* Excerpted text *
+ + + + +
Trump is another president in a long line of presidents with a magical plan to restore the economy to high growth, especially for the working class. But other than some temporary blips, the nation hasn’t seen sustained high growth since the economic glory years that ran from the early 1950s to 1973.
Those years saw high growth because they were years of high productivity. Unfortunately, productivity has languished since then, with the notable exception of the early years of the new millennium. This has been the case not only in the USA but also in Europe and Japan, in spite of technological advances stemming from the computer chip, such as robotics, artificial intelligence, and the Internet.
Productivity is key, because economic growth, higher wages, and a better standard of living depend on higher productivity—that is, on getting more output from a given amount of labor, capital, or raw materials.
You wouldn’t know this economic truth from the rhetoric coming from the current administration or from the rhetoric of past administrations. Instead of citing the problem of declining productivity and developing plans to reverse the trend, one president after another has joined with the Federal Reserve, the Treasury, and Congress in pushing the same ole buttons of tax policy, fiscal policy, trade policy, immigration policy, regulatory policy, monetary policy, and education policy. Depending on the ideology of those in charge of the government, the policies have followed the precepts of either Keynesian economics, supply-side economics, free-market economics, voodoo economics, or neo-Marxist economics.
+ + + + +
* Information provided *
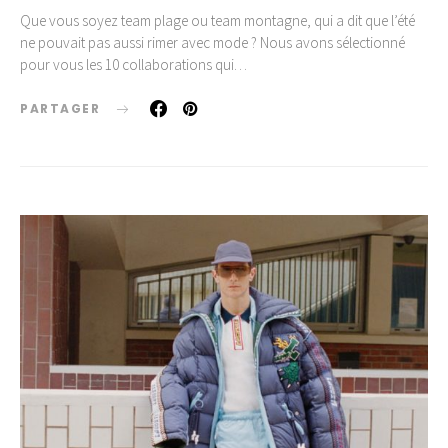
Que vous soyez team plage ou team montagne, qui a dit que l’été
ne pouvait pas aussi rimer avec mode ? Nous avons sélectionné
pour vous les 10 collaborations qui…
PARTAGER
+ + + + +
* Exercise requirements *
**1)** Edit the productivity essay: reproduce it starting at the words "You wouldn’t know" and stopping after "or neo-Marxist economics.", with "Federal Reserve" changed to "central bank".
**2)** Resume the productivity essay, carrying it on from its final sentence.

* Outputs for the tasks *
**1)**
You wouldn’t know this economic truth from the rhetoric coming from the current administration or from the rhetoric of past administrations. Instead of citing the problem of declining productivity and developing plans to reverse the trend, one president after another has joined with the central bank, the Treasury, and Congress in pushing the same ole buttons of tax policy, fiscal policy, trade policy, immigration policy, regulatory policy, monetary policy, and education policy. Depending on the ideology of those in charge of the government, the policies have followed the precepts of either Keynesian economics, supply-side economics, free-market economics, voodoo economics, or neo-Marxist economics.

**2)**
Unfortunately, regardless of ideology, the buttons have operated like the buttons on the heating/air-conditioning thermostat in today’s hotel rooms. Pushing the thermostat buttons in different combinations and permutations doesn’t improve the temperature in the room, just as pushing the policy buttons has not improved productivity. The button-pushing only gives the button pusher the illusion that things will be better.
Here’s where the seemingly random button-pushing has gotten the USA and other Western nations: Labor productivity in twelve of the largest and most prosperous industrialized nations averaged a remarkable increase of 4.6% per year from 1959 through 1973, versus only 2% a year over the quarter-century following 1973. For the USA alone, In terms of what economists call multifactor productivity, the numbers are just as striking: Over the 13 years from 1960 to 1973 multifactor productivity increased 34%; but in the thirteen years from 1973 to 1986, it increased only 7%.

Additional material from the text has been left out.